💀 Scuwl 💀
Simple custom wordlist generator
Scuwl (skull) is a Python CLI program that quickly and easily generates a wordlist from a webpage. The idea for Scuwl was inspired by the program Cewl. Scuwl defaults to a crawling depth of zero and most webpages return a wordlist in less than a second. Using a crawling depth of one generally takes a few minutes.
Scuwl is fast because it recursively scrapes websites asynchronously. Scuwl minimizes its memory footprint by processing HTML as it goes and updating the wordlist in memory as a set. By default Scuwl keeps unique words, three characters long and over, and removes all punctuation.
Note: Using a crawling depth of over one remains untested.
Features
- Fast recursive asynchronous web requests using aiohttp
- CLI options gives you control over the generated wordlist
- Simple Python codebase (< 150 lines)
- Low memory usage (~80MB)
Installation
python -m pip install scuwl
Usage
$ scuwl -h
usage: scuwl.py [-h] [-d DEPTH] [-H HEADERS] [-m MIN_LENGTH] [-o OUTFILE]
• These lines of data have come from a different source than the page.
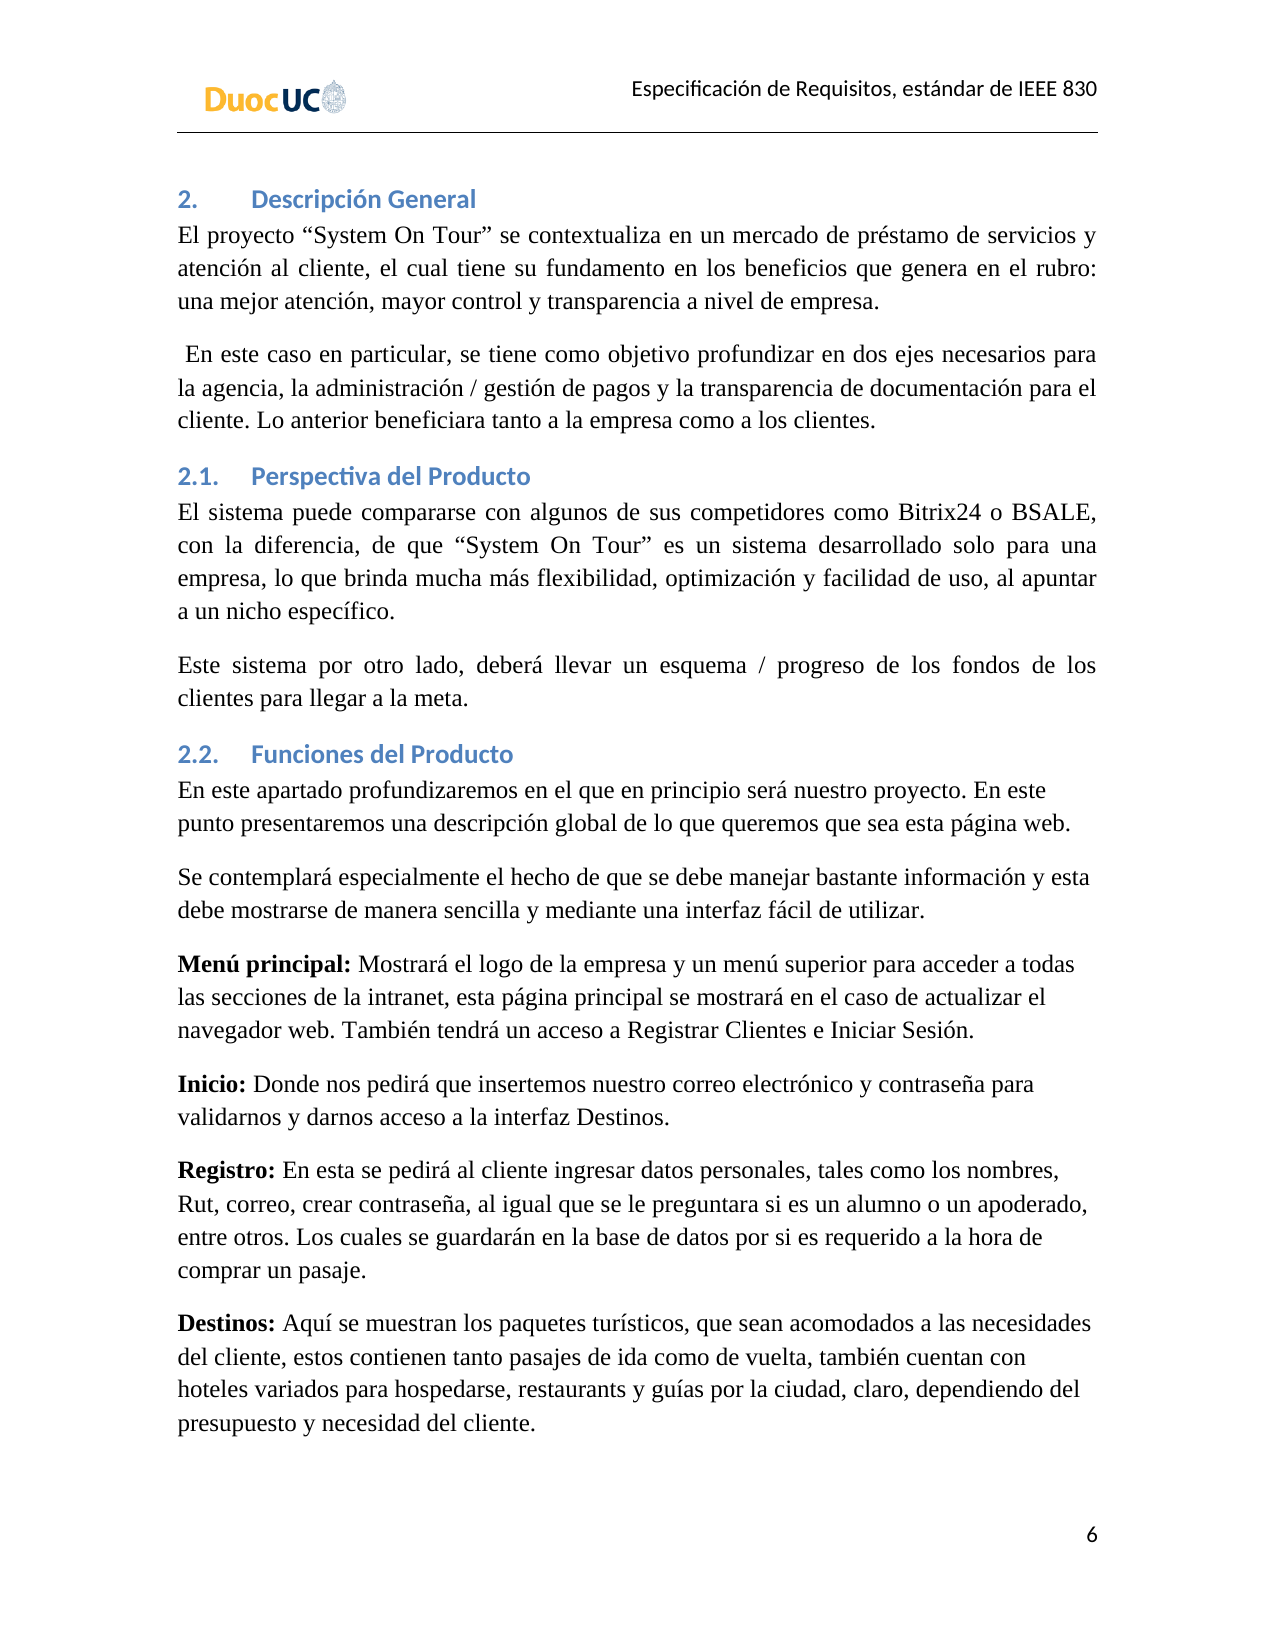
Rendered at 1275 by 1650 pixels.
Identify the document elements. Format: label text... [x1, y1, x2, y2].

subtitle 2.2. Funciones del Producto [177, 737, 1098, 770]
text Menú principal: Mostrará el logo de la empresa y un menú superior para acceder a todas las secciones de la intranet, esta página principal se mostrará en el caso de actualizar el navegador web. También tendrá un acceso a Registrar Clientes e Iniciar Sesión. [177, 949, 1098, 1044]
text Destinos: Aquí se muestran los paquetes turísticos, que sean acomodados a las necesidades del cliente, estos contienen tanto pasajes de ida como de vuelta, también cuentan con hoteles variados para hospedarse, restaurants y guías por la ciudad, claro, dependiendo del presupuesto y necesidad del cliente. [177, 1308, 1098, 1436]
subtitle 2. Descripción General [177, 182, 1098, 215]
text Se contemplará especialmente el hecho de que se debe manejar bastante información y esta debe mostrarse de manera sencilla y mediante una interfaz fácil de utilizar. [177, 862, 1098, 924]
text En este caso en particular, se tiene como objetivo profundizar en dos ejes necesarios para la agencia, la administración / gestión de pagos y la transparencia de documentación para el cliente. Lo anterior beneficiara tanto a la empresa como a los clientes. [177, 339, 1098, 434]
subtitle 2.1. Perspectiva del Producto [177, 459, 1098, 492]
text El proyecto “System On Tour” se contextualiza en un mercado de préstamo de servicios y atención al cliente, el cual tiene su fundamento en los beneficios que genera en el rubro: una mejor atención, mayor control y transparencia a nivel de empresa. [177, 220, 1098, 314]
text El sistema puede compararse con algunos de sus competidores como Bitrix24 o BSALE, con la diferencia, de que “System On Tour” es un sistema desarrollado solo para una empresa, lo que brinda mucha más flexibilidad, optimización y facilidad de uso, al apuntar a un nicho específico. [177, 497, 1098, 625]
text Registro: En esta se pedirá al cliente ingresar datos personales, tales como los nombres, Rut, correo, crear contraseña, al igual que se le preguntara si es un alumno o un apoderado, entre otros. Los cuales se guardarán en la base de datos por si es requerido a la hora de comprar un pasaje. [177, 1156, 1098, 1283]
text En este apartado profundizaremos en el que en principio será nuestro proyecto. En este punto presentaremos una descripción global de lo que queremos que sea esta página web. [177, 775, 1098, 837]
picture [198, 76, 351, 116]
text Inicio: Donde nos pedirá que insertemos nuestro correo electrónico y contraseña para validarnos y darnos acceso a la interfaz Destinos. [177, 1069, 1098, 1131]
text Este sistema por otro lado, deberá llevar un esquema / progreso de los fondos de los clientes para llegar a la meta. [177, 650, 1098, 712]
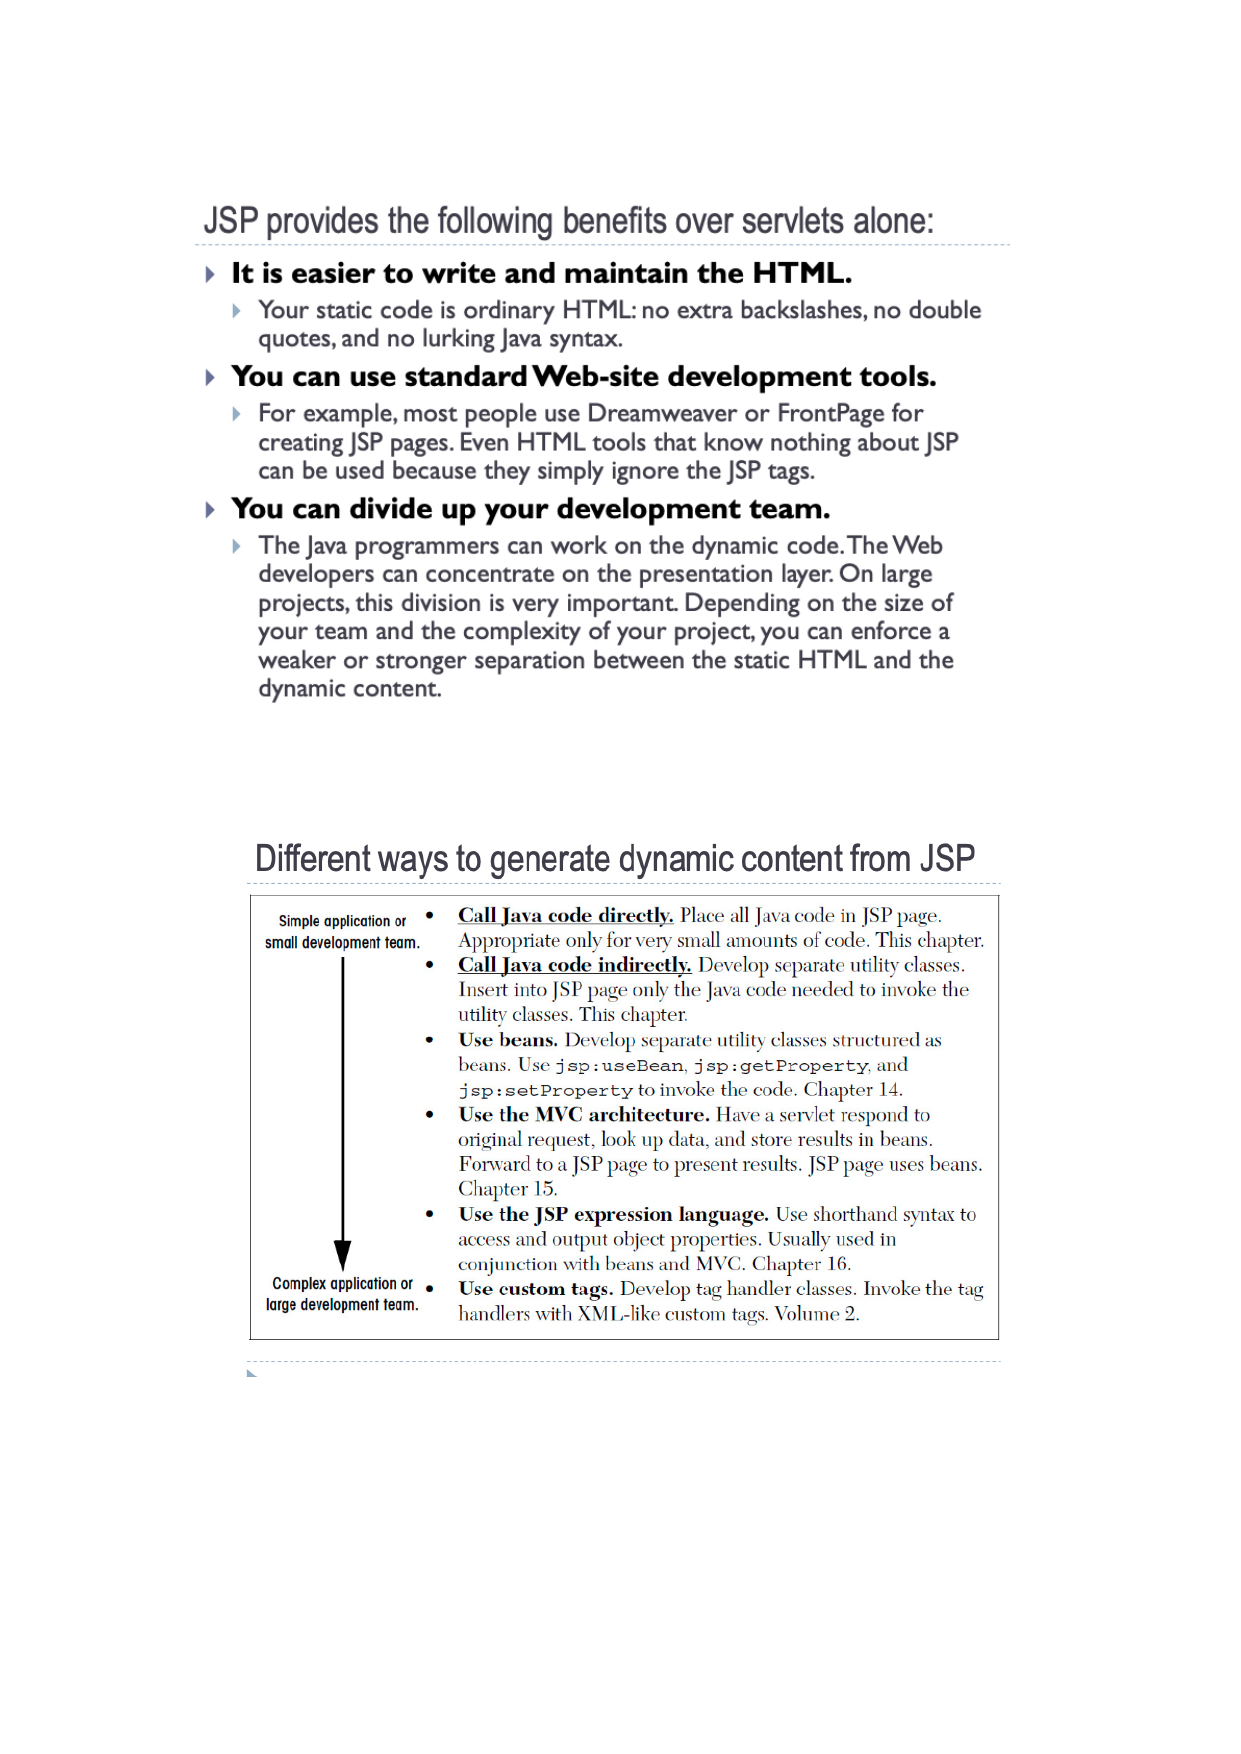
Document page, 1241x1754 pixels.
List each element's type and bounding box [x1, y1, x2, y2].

picture [187, 812, 1053, 1377]
picture [187, 162, 1046, 735]
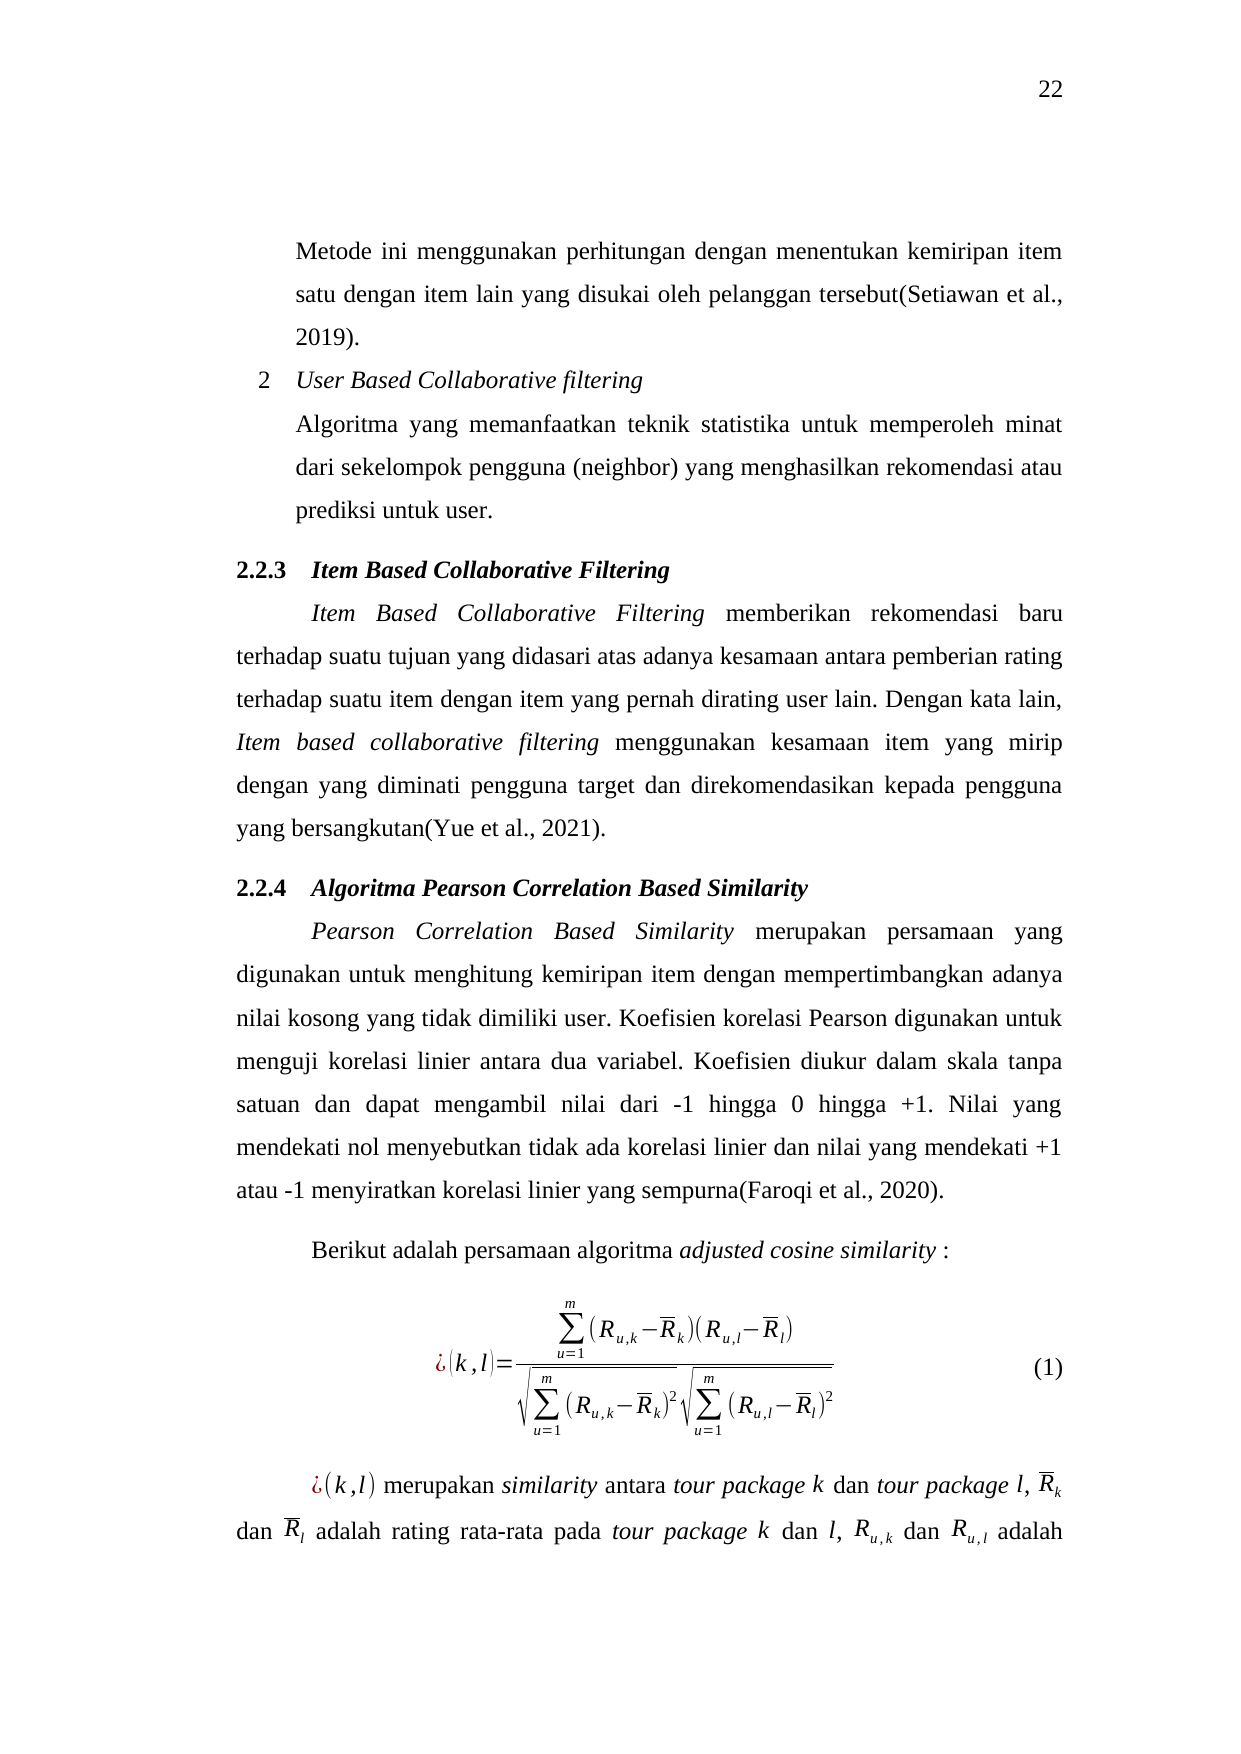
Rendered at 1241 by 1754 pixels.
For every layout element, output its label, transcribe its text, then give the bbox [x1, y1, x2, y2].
[-P PROXY] [-p] [-u USER_AGENT] [-v]
url
💀SCuWl💀, Simple custom wordlist generator.
positional arguments:
url url to scrape
options:
-h, --help show this help message and exit
-d DEPTH, --depth DEPTH
depth of search
-H HEADERS, --headers HEADERS
json headers for client
-m MIN_LENGTH, --min-length MIN_LENGTH
minimum length of words to keep
-o OUTFILE, --outfile OUTFILE
outfile for wordlist
-P PROXY, --proxy PROXY
proxy address for client
-p, --punctuation keep punctutation
-u USER_AGENT, --user-agent USER_AGENT
user-agent string for client
-v, --version show program's version number and exit
Examples
Generate wordlist and send to stdout
$ scuwl https://github.com/petebuffon/scuwl
topics
out
scuwl
2022
track
...
Generate wordlist and save as wordlist.txt
$ scuwl -o wordlist.txt https://github.com/petebuffon/scuwl
$ wc -l wordlist.txt
122 wordlist.txt
Keep punctuation
$ scuwl -p -o wordlist.txt https://github.com/petebuffon/scuwl
$ head wordlist.txt
customer
wait?
write
devops
user
Use a crawl depth of one (scrapes all links from input webpage)
$ scuwl -d 1 -o wordlist.txt https://github.com/petebuffon/scuwl
$ wc -l wordlist.txt
6326 wordlist.txt